C’est le feuilleton automobile qui tient l’Europe en haleine : le Tesla Cybertruck, ce monstre d’acier inoxydable au design de film de science-fiction, va-t-il enfin pouvoir circuler légalement de ce côté-ci de l’Atlantique ?
Alors que beaucoup pensaient que les normes de sécurité européennes (UNECE) sonneraient le glas du pick-up d’Elon Musk, des modifications récentes et des homologations spécifiques commencent à changer la donne. Décryptage d’une mutation nécessaire pour conquérir nos routes.
Le défi des normes UNECE : Pourquoi c’était (presque) impossible
Jusqu’à récemment, le Cybertruck était considéré comme « interdit » en Europe pour deux raisons majeures liées aux règlements de la Commission économique pour l’Europe des Nations unies (UNECE) :
- La protection des piétons (Règlement n°127) : Sa carrosserie en acier ultra-dur et ses angles vifs ne permettaient pas l’absorption d’énergie nécessaire en cas d’impact. En Europe, une voiture doit « plier » pour protéger l’usager vulnérable.
- Le poids et le permis : Avec une masse totale autorisée dépassant souvent les 3,5 tonnes, le Cybertruck tombait dans la catégorie des poids lourds (C1), limitant son public.
Les modifications qui changent tout
Pour franchir les barrières réglementaires, une version « modifiée » ou spécifiquement adaptée doit répondre à des critères stricts. Voici comment le Cybertruck se prépare à l’approbation :
1. L’adoucissement des angles
Pour satisfaire aux tests de sécurité, les bords tranchants de l’exosquelette ont subi des ajustements. Certaines versions importées à titre isolé ont déjà vu l’ajout de bordures en caoutchouc haute densité ou de légères modifications de courbure sur les arêtes pour respecter le rayon de courbure minimal de 2,5 mm imposé par l’UE.

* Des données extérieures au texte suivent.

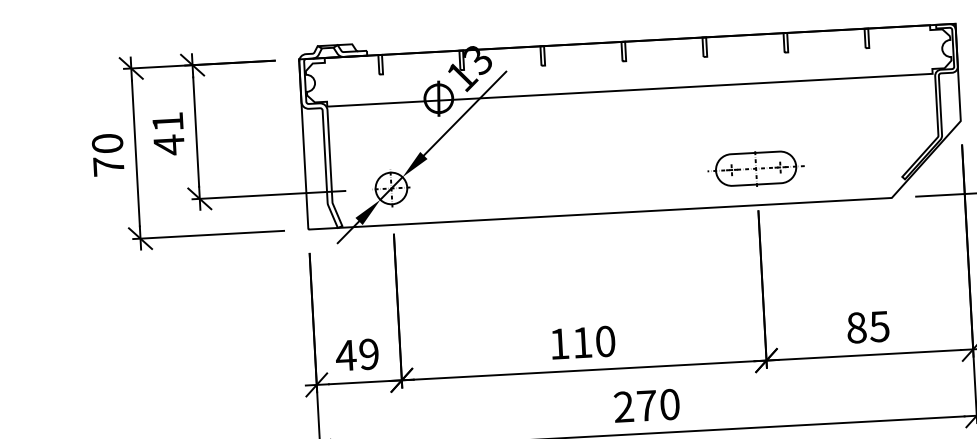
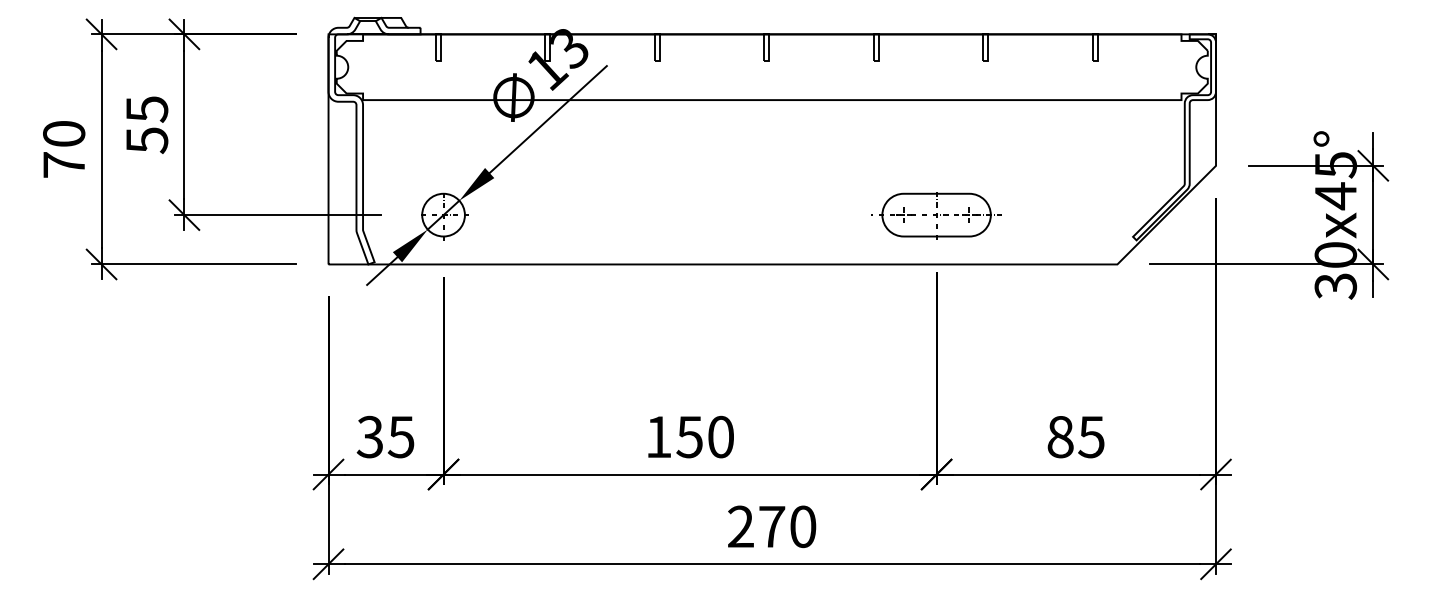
text: (168, 134) -> (147, 125), 41 -> 55
text: (582, 343) -> (689, 437), 110 -> 150
text: (357, 354) -> (385, 436), 49 -> 35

2. Le système de freinage et l’éclairage
Les normes UNECE exigent des spécificités sur les feux de signalisation (clignotants orange distincts, réglage de la portée des phares). Le logiciel de Tesla a été mis à jour pour adapter le comportement des barres LED aux exigences locales, tandis que le matériel de freinage a été validé pour les descentes de cols européens, souvent plus exigeantes que les highways américaines.
3. La Cybersécurité (WP.29)
C’est le point où Tesla a pris de l’avance. Les nouvelles réglementations UNECE (R155 et R156) imposent une gestion stricte de la cybersécurité et des mises à jour logicielles (OTA). Le Cybertruck, conçu nativement comme un ordinateur sur roues, a franchi ces étapes de certification avec succès, prouvant sa résilience face aux cyberattaques.
Homologation de série ou « à titre isolé » ?
À l’heure actuelle, deux voies se dessinent :
- La réception à titre isolé (RTI) : Des entreprises spécialisées et des passionnés ont déjà réussi à immatriculer des Cybertrucks modifiés en Allemagne, en République Tchèque et en Autriche. Chaque véhicule est inspecté individuellement.
- L’homologation de série : Tesla travaille sur une version « globale ». Selon les dernières rumeurs industrielles, une version plus légère et légèrement redessinée pourrait voir le jour pour une commercialisation de masse d’ici fin 2025 ou 2026.
Le saviez-vous ? En Europe, le Cybertruck pourrait être bridé à 90 km/h s’il est immatriculé comme un véhicule utilitaire lourd (N2), à moins que Tesla ne parvienne à réduire son poids à vide pour le maintenir sous la barre fatidique des 3,5 tonnes (Permis B).
Conclusion : Un futur électrique et anguleux
Le Tesla Cybertruck n’est plus un mirage pour les Européens. Grâce aux efforts de mise en conformité avec les règlements UNECE, le colosse d’acier commence à montrer patte blanche. S’il ne sera jamais aussi « doux » qu’une Model 3, sa présence sur nos routes est désormais une réalité juridique, pourvu qu’il accepte de « limer ses griffes ».